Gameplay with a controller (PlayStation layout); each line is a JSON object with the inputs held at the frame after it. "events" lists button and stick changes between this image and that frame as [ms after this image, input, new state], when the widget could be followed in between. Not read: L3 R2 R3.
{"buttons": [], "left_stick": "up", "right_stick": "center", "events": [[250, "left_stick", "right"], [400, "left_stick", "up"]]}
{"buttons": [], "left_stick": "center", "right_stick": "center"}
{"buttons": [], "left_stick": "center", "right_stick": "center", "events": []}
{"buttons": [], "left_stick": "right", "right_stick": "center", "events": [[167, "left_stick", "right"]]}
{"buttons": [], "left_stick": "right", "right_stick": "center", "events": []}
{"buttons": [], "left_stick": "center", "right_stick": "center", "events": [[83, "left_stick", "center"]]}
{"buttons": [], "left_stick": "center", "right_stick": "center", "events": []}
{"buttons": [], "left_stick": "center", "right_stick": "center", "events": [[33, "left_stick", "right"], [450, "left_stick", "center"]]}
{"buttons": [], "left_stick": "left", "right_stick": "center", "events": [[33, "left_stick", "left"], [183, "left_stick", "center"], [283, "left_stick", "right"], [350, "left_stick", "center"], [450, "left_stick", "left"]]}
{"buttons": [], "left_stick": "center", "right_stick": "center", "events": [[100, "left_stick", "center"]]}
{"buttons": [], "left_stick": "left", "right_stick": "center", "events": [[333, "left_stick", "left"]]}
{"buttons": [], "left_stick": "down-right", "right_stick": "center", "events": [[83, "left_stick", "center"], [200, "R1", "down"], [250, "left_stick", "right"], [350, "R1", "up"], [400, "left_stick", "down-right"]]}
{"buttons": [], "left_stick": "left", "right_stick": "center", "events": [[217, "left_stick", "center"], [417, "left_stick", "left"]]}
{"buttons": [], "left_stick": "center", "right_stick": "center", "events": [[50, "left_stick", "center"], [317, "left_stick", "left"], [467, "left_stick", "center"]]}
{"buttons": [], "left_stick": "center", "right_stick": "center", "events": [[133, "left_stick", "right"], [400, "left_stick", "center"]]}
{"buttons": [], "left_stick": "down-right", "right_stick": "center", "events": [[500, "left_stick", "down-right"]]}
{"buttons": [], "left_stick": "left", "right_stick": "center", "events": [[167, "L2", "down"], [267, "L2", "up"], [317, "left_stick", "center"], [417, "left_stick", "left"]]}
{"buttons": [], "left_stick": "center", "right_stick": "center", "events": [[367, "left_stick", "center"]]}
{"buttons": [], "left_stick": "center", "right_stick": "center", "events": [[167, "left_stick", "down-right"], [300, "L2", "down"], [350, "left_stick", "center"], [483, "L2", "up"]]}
#####
* [Directions]:
Where the string "down" turns up in a line of the data above, copy that whole line.

* [Response to the task]:
{"buttons": [], "left_stick": "down-right", "right_stick": "center", "events": [[83, "left_stick", "center"], [200, "R1", "down"], [250, "left_stick", "right"], [350, "R1", "up"], [400, "left_stick", "down-right"]]}
{"buttons": [], "left_stick": "down-right", "right_stick": "center", "events": [[500, "left_stick", "down-right"]]}
{"buttons": [], "left_stick": "left", "right_stick": "center", "events": [[167, "L2", "down"], [267, "L2", "up"], [317, "left_stick", "center"], [417, "left_stick", "left"]]}
{"buttons": [], "left_stick": "center", "right_stick": "center", "events": [[167, "left_stick", "down-right"], [300, "L2", "down"], [350, "left_stick", "center"], [483, "L2", "up"]]}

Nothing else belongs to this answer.